Kenya cholera outbreak affects 14 districts

March 31, 2009 12:00 am

, NAIROBI, Kenya, March 31 – At least 14 districts have so far been affected by a cholera outbreak that has left 32 people dead, according to the Ministry of Public Health.

Director of Public Health, Dr Shahnaaz Sharif told Capital News on Tuesday that Moyale and Siaya districts had collectively reported 36 new cases of cholera in the last 24 hours.

“Moyale has reported 28 cases, while Siaya has eight new cases,” Dr Sharif said.

He said a total of 1,097 cases of diarrhoea had been reported, out of which 141 had been confirmed as cholera cases.

“Cholera is manifested by diarrhoea. We take a few samples and if they turn out positive for cholera we do not confirm for the rest because it is very expensive to confirm for all,” he explained.

“So we classify everyone who comes in with diarrhoea as cholera.”
The first case of cholera was reported in December last year in Nyanza and Dr Sharif said the province was still at risk together with Moyale, Athi River and Isiolo.

“You know this is the longest drought we have had since 1983, and there is no water, so people will get it (cholera) from any source and that’s why we are working very closely with the Ministry of Water because the issue is water and sanitation,” he said.

“If you don’t have clean water, you will have cholera and the Ministry of Water is now taking water tankers to those affected areas,” Dr Sharif added.

Meanwhile, the Meteorological Department has said that the long rains have started in all parts of the country apart from North Eastern, where it is expected to begin on Wednesday.
Assistant Director Ayub Shaka however told Capital News that the country could be faced with another failed rain season, as only Western Kenya would receive adequate rainfall in the March to May long rains season.

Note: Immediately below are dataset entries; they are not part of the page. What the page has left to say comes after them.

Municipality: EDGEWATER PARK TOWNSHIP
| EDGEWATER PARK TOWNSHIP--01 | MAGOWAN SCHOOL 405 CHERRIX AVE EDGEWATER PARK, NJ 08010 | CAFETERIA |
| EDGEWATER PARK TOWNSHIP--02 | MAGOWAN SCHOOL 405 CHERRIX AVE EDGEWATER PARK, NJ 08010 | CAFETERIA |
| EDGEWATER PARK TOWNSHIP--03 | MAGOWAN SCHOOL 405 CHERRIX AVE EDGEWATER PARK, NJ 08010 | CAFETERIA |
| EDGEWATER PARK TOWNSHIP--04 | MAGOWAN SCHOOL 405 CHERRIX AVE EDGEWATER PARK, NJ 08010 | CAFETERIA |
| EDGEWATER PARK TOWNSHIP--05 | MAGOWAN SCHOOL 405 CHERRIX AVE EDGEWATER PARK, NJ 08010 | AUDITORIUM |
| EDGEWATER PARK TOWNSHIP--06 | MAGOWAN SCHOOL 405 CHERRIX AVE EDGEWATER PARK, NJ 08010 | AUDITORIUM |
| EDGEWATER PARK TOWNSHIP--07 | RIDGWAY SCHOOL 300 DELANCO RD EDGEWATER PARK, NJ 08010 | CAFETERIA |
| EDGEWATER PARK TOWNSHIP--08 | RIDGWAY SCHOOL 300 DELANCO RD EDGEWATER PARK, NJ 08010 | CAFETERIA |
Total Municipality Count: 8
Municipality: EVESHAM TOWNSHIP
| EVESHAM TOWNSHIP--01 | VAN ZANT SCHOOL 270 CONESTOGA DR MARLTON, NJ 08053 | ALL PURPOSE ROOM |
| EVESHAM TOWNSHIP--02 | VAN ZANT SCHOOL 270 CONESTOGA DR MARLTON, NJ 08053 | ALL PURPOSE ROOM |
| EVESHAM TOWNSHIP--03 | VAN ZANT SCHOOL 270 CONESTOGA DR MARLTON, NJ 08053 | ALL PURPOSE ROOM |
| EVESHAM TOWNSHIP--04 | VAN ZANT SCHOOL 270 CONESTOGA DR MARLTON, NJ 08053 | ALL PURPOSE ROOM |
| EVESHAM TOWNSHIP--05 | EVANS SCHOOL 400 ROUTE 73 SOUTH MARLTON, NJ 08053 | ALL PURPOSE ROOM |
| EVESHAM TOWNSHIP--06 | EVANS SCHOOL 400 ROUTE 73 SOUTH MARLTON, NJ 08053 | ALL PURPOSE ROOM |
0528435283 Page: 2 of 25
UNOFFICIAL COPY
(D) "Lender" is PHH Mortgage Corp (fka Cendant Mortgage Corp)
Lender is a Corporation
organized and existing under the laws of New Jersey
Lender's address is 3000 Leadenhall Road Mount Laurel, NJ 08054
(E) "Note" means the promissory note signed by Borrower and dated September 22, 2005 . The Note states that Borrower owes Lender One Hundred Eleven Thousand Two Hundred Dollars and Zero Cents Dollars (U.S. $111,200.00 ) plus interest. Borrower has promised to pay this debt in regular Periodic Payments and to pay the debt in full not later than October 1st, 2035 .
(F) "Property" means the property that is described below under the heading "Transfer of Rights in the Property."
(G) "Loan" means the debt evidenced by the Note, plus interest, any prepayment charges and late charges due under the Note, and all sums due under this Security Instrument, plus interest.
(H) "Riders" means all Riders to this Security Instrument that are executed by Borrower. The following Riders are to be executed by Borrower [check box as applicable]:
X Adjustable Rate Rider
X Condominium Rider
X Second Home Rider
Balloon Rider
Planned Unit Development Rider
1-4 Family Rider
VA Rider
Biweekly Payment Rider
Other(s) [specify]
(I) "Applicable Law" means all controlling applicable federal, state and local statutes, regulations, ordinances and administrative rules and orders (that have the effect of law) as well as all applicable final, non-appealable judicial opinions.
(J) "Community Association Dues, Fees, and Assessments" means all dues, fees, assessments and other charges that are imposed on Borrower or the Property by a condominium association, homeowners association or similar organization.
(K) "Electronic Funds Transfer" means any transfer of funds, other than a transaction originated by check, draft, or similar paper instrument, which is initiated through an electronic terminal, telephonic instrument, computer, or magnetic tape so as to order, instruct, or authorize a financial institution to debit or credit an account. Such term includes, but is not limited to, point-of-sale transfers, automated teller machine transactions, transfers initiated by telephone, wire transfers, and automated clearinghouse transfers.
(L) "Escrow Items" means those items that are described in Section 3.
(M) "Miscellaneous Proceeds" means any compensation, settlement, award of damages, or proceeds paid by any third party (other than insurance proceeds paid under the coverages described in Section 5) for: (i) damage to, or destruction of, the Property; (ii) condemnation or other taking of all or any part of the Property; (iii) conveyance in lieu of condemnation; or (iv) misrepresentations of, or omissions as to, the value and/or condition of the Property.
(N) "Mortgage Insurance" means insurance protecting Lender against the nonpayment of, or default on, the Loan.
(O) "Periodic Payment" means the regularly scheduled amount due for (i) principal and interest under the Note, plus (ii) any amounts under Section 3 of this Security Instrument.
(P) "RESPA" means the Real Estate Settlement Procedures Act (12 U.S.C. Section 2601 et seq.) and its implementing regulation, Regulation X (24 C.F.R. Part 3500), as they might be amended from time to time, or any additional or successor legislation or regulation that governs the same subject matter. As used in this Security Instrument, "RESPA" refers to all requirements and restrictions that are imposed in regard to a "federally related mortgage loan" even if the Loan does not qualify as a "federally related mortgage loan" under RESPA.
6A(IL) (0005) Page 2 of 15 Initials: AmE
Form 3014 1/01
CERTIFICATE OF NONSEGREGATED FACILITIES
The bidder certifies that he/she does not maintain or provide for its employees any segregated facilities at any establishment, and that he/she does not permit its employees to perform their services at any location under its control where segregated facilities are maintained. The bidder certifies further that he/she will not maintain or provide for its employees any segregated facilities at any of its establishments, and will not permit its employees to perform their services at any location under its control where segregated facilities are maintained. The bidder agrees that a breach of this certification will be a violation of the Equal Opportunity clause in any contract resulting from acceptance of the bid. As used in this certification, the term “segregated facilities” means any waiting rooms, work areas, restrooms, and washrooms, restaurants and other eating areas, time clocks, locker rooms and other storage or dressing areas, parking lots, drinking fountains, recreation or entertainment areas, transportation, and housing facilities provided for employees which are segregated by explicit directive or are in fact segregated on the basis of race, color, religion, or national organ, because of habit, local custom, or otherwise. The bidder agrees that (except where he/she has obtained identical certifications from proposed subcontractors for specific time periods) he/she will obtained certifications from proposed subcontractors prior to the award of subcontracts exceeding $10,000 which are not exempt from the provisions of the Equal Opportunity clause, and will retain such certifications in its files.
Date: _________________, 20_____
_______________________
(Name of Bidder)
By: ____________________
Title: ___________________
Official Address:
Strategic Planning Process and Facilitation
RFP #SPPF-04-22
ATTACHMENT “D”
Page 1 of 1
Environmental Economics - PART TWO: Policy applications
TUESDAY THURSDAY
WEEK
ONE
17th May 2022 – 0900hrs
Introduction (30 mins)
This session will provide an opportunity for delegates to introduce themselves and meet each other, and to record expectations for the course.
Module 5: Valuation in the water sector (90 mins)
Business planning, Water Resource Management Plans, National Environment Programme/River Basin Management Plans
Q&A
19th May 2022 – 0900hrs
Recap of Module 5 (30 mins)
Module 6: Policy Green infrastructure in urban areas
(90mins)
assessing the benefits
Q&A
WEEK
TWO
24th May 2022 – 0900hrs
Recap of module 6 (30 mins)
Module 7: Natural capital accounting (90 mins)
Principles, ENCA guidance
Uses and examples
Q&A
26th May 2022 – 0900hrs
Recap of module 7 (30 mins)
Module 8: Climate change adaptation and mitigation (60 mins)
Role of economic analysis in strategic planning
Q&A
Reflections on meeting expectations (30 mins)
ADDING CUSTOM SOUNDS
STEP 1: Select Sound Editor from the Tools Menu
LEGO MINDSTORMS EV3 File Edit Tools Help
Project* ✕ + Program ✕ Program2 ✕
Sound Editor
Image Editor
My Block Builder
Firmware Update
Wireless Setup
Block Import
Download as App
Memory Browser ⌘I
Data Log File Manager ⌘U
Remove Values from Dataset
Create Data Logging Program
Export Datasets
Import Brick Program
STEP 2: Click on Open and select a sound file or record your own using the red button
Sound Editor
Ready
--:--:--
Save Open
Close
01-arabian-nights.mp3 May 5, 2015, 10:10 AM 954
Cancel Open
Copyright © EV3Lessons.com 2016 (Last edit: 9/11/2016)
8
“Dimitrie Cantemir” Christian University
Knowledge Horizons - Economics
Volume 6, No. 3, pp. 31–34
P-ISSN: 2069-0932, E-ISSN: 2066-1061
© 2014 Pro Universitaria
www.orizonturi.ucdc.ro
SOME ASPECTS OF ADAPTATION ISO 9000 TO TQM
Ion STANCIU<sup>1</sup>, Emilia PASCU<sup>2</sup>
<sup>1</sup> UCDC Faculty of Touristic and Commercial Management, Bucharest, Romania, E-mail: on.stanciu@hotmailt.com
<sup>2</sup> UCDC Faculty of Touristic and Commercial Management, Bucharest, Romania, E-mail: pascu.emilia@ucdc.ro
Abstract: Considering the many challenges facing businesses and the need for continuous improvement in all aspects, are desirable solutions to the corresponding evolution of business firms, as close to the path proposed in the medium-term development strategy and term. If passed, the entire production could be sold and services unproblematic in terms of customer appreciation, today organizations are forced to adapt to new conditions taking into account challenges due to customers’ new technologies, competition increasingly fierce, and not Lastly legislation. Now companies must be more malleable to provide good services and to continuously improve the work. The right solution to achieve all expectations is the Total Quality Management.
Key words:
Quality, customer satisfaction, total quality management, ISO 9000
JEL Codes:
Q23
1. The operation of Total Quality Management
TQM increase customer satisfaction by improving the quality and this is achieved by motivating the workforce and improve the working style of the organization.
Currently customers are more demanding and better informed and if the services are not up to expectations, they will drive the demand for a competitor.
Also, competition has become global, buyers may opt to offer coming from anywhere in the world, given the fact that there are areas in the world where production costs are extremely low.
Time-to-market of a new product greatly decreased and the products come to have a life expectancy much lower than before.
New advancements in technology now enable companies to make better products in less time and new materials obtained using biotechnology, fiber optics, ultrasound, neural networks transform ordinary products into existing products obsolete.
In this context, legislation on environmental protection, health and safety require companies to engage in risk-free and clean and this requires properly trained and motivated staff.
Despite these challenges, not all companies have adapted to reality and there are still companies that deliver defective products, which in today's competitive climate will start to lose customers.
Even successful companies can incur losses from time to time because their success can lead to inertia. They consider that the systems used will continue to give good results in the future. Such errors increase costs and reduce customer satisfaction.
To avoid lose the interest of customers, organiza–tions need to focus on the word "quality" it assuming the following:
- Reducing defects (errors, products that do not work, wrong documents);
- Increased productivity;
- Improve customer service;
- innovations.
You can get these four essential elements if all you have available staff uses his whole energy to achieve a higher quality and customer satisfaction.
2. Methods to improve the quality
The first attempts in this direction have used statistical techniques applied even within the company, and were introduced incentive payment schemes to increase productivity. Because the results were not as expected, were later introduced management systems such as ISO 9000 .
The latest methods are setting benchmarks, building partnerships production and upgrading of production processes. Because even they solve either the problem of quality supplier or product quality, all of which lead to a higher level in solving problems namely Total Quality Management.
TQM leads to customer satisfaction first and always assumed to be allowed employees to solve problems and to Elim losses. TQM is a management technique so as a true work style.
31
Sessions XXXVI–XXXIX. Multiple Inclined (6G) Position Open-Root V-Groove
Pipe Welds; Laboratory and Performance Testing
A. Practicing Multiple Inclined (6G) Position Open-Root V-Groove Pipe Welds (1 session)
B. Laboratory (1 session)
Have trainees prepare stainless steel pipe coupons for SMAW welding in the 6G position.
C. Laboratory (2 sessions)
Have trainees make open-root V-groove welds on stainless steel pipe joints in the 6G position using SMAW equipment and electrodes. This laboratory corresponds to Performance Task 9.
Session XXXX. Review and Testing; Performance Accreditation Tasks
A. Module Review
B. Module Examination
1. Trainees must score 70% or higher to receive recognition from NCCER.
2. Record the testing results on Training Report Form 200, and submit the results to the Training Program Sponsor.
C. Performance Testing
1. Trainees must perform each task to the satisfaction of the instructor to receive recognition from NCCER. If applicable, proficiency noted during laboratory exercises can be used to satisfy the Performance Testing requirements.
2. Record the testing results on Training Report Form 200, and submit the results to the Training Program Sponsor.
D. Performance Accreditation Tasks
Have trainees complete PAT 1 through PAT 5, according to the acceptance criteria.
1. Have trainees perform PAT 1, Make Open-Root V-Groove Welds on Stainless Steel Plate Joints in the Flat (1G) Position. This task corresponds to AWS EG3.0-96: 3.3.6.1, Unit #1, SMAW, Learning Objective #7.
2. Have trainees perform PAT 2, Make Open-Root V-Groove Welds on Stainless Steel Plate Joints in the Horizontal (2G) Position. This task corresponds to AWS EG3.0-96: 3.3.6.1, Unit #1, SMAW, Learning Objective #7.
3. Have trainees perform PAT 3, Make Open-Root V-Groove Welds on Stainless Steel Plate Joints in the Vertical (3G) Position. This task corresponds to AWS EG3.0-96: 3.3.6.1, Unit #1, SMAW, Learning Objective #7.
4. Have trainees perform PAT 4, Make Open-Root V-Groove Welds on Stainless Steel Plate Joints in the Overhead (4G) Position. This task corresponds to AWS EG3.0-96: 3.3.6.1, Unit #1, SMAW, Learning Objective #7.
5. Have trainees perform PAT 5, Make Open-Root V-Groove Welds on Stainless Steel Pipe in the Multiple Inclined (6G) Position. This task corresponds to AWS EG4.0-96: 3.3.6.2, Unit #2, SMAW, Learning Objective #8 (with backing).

“The rest of the country will experience depressed (minimal) rainfall,” he said.

“It’s only in May when almost every part of the country will receive normal rainfall, but again North Eastern will not get the normal rainfall,” Mr Shaka added.

He however said the rain would not be continuous and the country would experience dry spells in between.

“And despite the fact that some of areas like the arid and semi arid will have minimal rainfall, they can still experience one or two storms, which can cause havoc,” the Deputy Director said.

Mr Shaka noted that central parts of the country would have minimal rainfall apart from May, when the area would receive increased rainfall. The Rift valley, which is classified as the bread basket of the country will also receive minimal rain.

According to the department, Embu which is in the central part of the country recorded the highest amount of rainfall in the last 24 hours at 57mm, while Nairobi collected 6.9mm.

“If you get something like say over 10mm, that’s good rainfall anything less than that, is still good rainfall but you might not notice it after a day or two,” he said.

“I would encourage farmers to use agricultural officers so that they can be advised properly and also continue monitoring the weekly weather bulletins and updates for the seasonal rainfall, because in between you can have rapid change.”